Thanks for the replies!
I did try contacting Arrakis about it in the past, and they wanted a lot of money for any kind of manual.

The power supply is working, as are at least a couple channels. The first channel I tried wouldn't show up on any bus, so I assumed I was doing something wrong just going right into the +-L G +- R. I tried other channels and they worked fine.

Thank you very much for that overview, PRR. One thing I'm still not sure of is how the mute relays are configured. I imagine nc and no are “normally closed” and “normally open,” but what about w and the number below each terminal? What controls the opening/closing?

The goal of station is just to get students broadcasting their own shows. There is a professional station on campus, but they offer little in the way of letting students broadcast. We're just AM plus web streaming right now. The station has money to spend on equipment so rarely that almost all our gear is donations from other stations that have either upgraded or closed down.
 
Sorry, I wasn't suggesting a Mackie for radio work. I thought you were trying to scavange this for use in a home - studio environment, thus my suggestion, where a used Mackie would solve all your problems.

Yes, I've used this type of console in a radio station on air too, and PRR's points about cueing are on the money.

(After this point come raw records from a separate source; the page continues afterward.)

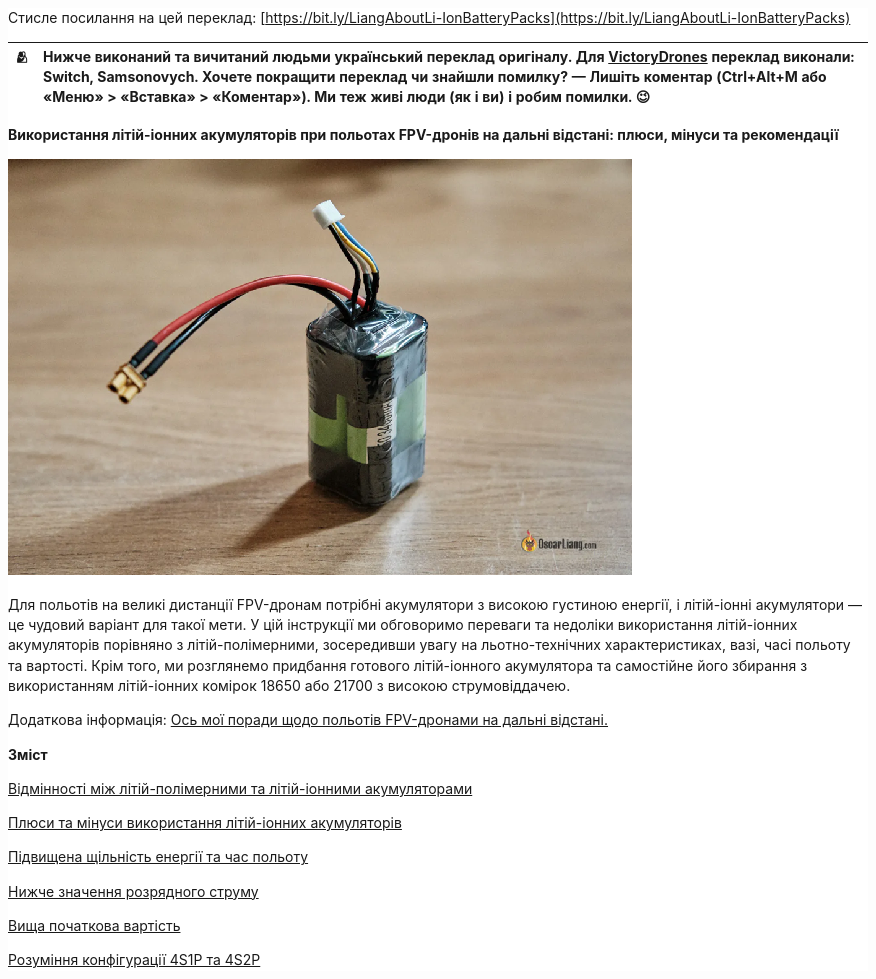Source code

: Стисле посилання на цей переклад: [https://bit.ly/LiangAboutLi-IonBatteryPacks](https://bit.ly/LiangAboutLi-IonBatteryPacks)    

| 🫂 | Нижче виконаний та вичитаний людьми український переклад оригіналу. Для [VictoryDrones](https://www.victory-drones.com/) переклад виконали: Switch, Samsonovych. Хочете покращити переклад чи знайшли помилку? — Лишіть коментар (Ctrl+Alt+M або «Меню» \> «Вставка» \> «Коментар»). Ми теж живі люди (як і ви) і робим помилки. 😉 |
| :---: | :---- |

**Використання літій-іонних акумуляторів при польотах FPV-дронів на дальні відстані: плюси, мінуси та рекомендації**

![](./img/Using_LiIon_Battery_Packs_for_Long_Range_FPV_Drone_Flying_image_1.png)

Для польотів на великі дистанції FPV-дронам потрібні акумулятори з високою густиною енергії, і літій-іонні акумулятори — це чудовий варіант для такої мети. У цій інструкції ми обговоримо переваги та недоліки використання літій-іонних акумуляторів порівняно з літій-полімерними, зосередивши увагу на льотно-технічних характеристиках, вазі, часі польоту та вартості. Крім того, ми розглянемо придбання готового літій-іонного акумулятора та самостійне його збирання з використанням літій-іонних комірок 18650 або 21700 з високою струмовіддачею.

Додаткова інформація: [Ось мої поради щодо польотів FPV-дронами на дальні відстані.](https://docs.google.com/document/d/13L1XMjklmm70WzpeREoBgpaUV6AawOmb-nZY9tRTb6c/edit)

**Зміст**

[Відмінності між літій-полімерними та літій-іонними акумуляторами](#heading)

[Плюси та мінуси використання літій-іонних акумуляторів](#плюси-та-мінуси-використання-літій-іонних-акумуляторів)

[Підвищена щільність енергії та час польоту](#підвищена-щільність-енергії-та-час-польоту)

[Нижче значення розрядного струму](#нижче-значення-розрядного-струму)

[Вища початкова вартість](#вища-початкова-вартість)

[Розуміння конфігурації 4S1P та 4S2P](#розуміння-конфігурації-4s1p-та-4s2p)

Good luck.
 
> how the mute relays are configured.

Get most other stuff working first. "Probably" the relay contacts are available, but do nothing, until you wire the CR speakers -through- them.

> What controls the opening/closing?

It has been a looong time and a simpler board. Each channel had a 3-way key switch. ("Key" in telephone parlance, an operator's switchboard switch.) Center off, left Program, right Audition. Aside from routing the audio, a spare contact put DC on a bus, or not, depending on a jumper option. The DJ mike channel had the jumper, the others did not. When you threw the key from Off to Prog, the DC hit the relay (may have been a buffer to reduce arcing on the key). The main monitor amp was wired through the relay to the control room speakers. Turn on the mike, no speakers, no feedback howl. And usefully, the absense of sound usually "forced" the DJ to throw the key Off when done talking... fewer live mike accidents. (Of course some DJs lived under headphones, which were not muted, and did leave the mike open, and broadcast things which they did not mean to say on air.)

> Location: Gary/Purdue-Lafayette
> We're just AM plus web streaming right now.

I just made the connection. The Purdue student-run Dorm radio is famous. It was one of, if not THE first, such operations, which became routine in the 1960s, and fostered many minds. I got $10/week for what you are doing, but the experience of on-air pressure was worth much more.

A unique (though fictionalized) historical tour of the Purdue radio system appears in the Carl & Jerry stories.

Wired Wireless - The boys trace a mysterious jammer of Parvoo's carrier-current AM station. Popular Electronics January 1962: V16 #1
http://www.copperwood.com/carlandjerry.htm

You may also enjoy: Tunnel Stomping The boys meet a female ham at Parvoo while exploring the steam tunnels. March 1962: V16 #3

"Parvoo" is the setting for many of the later C&J tales. Though most of them could be set anywhere, a few are pretty specific.